Success rates after a single treatment session range from 32% to 90%, depending on the study. That wide range reflects differences in technique, the specific canal involved, and how success is measured. The good news is that outcomes improve significantly with repeat sessions. After two sessions, success rates climb to 40% to 100%. By the fourth session, they reach 87% to 100%, and studies tracking patients through five sessions report 100% resolution. Even within a single visit, performing the maneuver multiple times boosts results: one study found success jumped from 84% after one maneuver to 92% after three consecutive maneuvers in the same session.

Residual Dizziness After Treatment

Even after the crystals are successfully repositioned and the spinning vertigo stops, many people notice lingering unsteadiness. About 61% of patients report some form of residual dizziness after a successful treatment. This can feel like vague lightheadedness, a sensation of floating, or mild imbalance, particularly with head movements.

This residual dizziness is not a sign that the treatment failed. It reflects the time your brain needs to recalibrate after the false signals stop. In most people, it fades within about 20 days, with a median duration of 10 days. In all studied cases, it resolved completely within three months.

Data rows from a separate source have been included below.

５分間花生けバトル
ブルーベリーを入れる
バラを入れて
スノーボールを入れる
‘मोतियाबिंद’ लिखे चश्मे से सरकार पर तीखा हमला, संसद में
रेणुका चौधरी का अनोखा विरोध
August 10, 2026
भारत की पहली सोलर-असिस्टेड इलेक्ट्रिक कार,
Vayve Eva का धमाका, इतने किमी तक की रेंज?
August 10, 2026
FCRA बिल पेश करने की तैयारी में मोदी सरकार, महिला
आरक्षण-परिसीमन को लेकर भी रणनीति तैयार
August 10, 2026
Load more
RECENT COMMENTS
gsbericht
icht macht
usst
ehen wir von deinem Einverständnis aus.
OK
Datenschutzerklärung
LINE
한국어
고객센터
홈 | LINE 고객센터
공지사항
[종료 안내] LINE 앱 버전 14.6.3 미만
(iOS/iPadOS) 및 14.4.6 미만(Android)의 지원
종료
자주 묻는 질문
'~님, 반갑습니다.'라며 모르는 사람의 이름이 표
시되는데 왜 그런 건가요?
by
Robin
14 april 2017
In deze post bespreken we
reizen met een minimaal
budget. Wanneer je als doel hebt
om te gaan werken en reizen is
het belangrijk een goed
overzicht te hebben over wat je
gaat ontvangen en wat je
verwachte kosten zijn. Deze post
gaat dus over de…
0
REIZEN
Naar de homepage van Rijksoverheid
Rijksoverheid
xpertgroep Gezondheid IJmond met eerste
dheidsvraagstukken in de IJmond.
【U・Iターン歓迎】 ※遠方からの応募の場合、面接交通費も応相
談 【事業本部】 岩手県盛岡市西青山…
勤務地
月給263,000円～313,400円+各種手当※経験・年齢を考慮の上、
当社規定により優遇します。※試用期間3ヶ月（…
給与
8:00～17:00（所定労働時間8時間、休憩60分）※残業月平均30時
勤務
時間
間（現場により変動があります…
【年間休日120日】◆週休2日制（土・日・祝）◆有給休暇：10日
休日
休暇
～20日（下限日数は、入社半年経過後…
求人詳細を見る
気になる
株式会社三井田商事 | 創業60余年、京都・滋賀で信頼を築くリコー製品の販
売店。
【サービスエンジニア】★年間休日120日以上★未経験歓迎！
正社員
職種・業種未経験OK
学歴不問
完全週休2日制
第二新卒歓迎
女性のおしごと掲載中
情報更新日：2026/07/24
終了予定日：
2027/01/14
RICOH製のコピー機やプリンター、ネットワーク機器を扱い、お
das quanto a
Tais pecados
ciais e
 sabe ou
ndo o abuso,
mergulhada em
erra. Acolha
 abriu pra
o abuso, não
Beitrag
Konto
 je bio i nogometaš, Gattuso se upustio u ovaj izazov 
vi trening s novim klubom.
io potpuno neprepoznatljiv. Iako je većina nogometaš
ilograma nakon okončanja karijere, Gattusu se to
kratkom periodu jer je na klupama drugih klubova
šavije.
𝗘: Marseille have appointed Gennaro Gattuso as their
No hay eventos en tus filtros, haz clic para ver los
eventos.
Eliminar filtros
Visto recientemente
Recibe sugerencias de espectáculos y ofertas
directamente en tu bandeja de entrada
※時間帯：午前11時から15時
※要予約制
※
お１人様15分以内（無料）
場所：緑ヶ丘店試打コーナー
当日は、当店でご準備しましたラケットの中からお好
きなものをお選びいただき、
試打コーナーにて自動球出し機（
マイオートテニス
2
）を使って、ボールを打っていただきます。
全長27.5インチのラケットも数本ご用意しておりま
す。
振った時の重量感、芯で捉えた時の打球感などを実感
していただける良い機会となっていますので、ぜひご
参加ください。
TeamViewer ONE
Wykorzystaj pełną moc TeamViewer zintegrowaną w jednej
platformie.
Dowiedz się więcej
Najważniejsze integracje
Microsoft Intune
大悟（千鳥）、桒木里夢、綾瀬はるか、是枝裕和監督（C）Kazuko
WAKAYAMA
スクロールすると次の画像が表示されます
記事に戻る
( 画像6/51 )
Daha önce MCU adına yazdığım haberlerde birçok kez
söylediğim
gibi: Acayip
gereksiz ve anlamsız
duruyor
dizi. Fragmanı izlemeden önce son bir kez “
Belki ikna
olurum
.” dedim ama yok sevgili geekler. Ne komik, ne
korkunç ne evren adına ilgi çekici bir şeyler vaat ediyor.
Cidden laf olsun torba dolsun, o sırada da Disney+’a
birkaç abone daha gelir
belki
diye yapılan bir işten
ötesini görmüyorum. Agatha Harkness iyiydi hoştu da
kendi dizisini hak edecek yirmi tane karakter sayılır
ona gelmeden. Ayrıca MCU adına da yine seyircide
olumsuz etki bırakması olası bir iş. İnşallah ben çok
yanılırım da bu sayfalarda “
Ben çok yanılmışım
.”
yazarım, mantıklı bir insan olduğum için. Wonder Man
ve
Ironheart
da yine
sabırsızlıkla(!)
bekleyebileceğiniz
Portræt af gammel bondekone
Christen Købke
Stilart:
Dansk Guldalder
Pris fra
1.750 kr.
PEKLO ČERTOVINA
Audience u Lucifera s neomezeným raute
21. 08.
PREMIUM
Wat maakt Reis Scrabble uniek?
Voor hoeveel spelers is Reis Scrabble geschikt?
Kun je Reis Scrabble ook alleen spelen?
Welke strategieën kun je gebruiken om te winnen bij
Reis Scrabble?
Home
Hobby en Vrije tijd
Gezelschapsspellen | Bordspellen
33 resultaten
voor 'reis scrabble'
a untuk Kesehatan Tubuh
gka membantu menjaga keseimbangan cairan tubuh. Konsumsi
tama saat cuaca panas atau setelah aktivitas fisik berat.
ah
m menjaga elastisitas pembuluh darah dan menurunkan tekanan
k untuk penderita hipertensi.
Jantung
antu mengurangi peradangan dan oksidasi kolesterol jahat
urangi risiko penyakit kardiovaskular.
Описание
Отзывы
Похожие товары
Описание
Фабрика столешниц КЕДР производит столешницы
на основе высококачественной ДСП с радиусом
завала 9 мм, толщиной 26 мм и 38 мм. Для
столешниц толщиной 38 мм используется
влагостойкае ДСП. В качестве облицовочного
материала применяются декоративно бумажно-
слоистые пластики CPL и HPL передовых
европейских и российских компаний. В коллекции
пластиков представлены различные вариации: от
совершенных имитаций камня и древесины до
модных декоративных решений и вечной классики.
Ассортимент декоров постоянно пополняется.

Doing the Maneuver at Home

Once you’ve been diagnosed and know which ear is affected, you can perform a modified version of the Epley maneuver at home. Johns Hopkins Medicine describes it as safe for most people, though having someone nearby the first few times is a good idea in case the vertigo intensifies mid-movement.

People with neck or back problems, vascular conditions, or retinal detachment should check with a provider before attempting it. The movements require tilting your head back and lying flat quickly, which can be difficult or risky if you have limited mobility in your spine or conditions that are worsened by sudden position changes.

Recurrence

BPPV has a notable tendency to come back. In studies tracking patients for less than a year, recurrence rates ranged from about 14% to 48%. Over longer follow-up periods of two years or more, rates climbed to 13% to 65%. One study following patients for over a decade found that 50% experienced a recurrence, with 94% of those recurrences happening within the first five years.

Recurrence doesn’t mean the original treatment failed. It means new crystals have loosened, or previously displaced ones have migrated back into a canal. The same repositioning maneuvers that worked the first time are effective again. Many people who experience recurrent BPPV learn to recognize the onset quickly and either perform the home maneuver themselves or seek treatment before symptoms become disruptive.